» **About this task**
Copy every line of the material below word for word.

» **Provided records**
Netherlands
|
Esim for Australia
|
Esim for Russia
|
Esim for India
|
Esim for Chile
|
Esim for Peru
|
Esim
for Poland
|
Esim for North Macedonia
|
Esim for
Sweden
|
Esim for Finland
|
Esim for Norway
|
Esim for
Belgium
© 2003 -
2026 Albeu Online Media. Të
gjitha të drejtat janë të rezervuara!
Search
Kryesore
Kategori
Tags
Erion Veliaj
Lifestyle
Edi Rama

» **Solution to this task**
Netherlands
|
Esim for Australia
|
Esim for Russia
|
Esim for India
|
Esim for Chile
|
Esim for Peru
|
Esim
for Poland
|
Esim for North Macedonia
|
Esim for
Sweden
|
Esim for Finland
|
Esim for Norway
|
Esim for
Belgium
© 2003 -
2026 Albeu Online Media. Të
gjitha të drejtat janë të rezervuara!
Search
Kryesore
Kategori
Tags
Erion Veliaj
Lifestyle
Edi Rama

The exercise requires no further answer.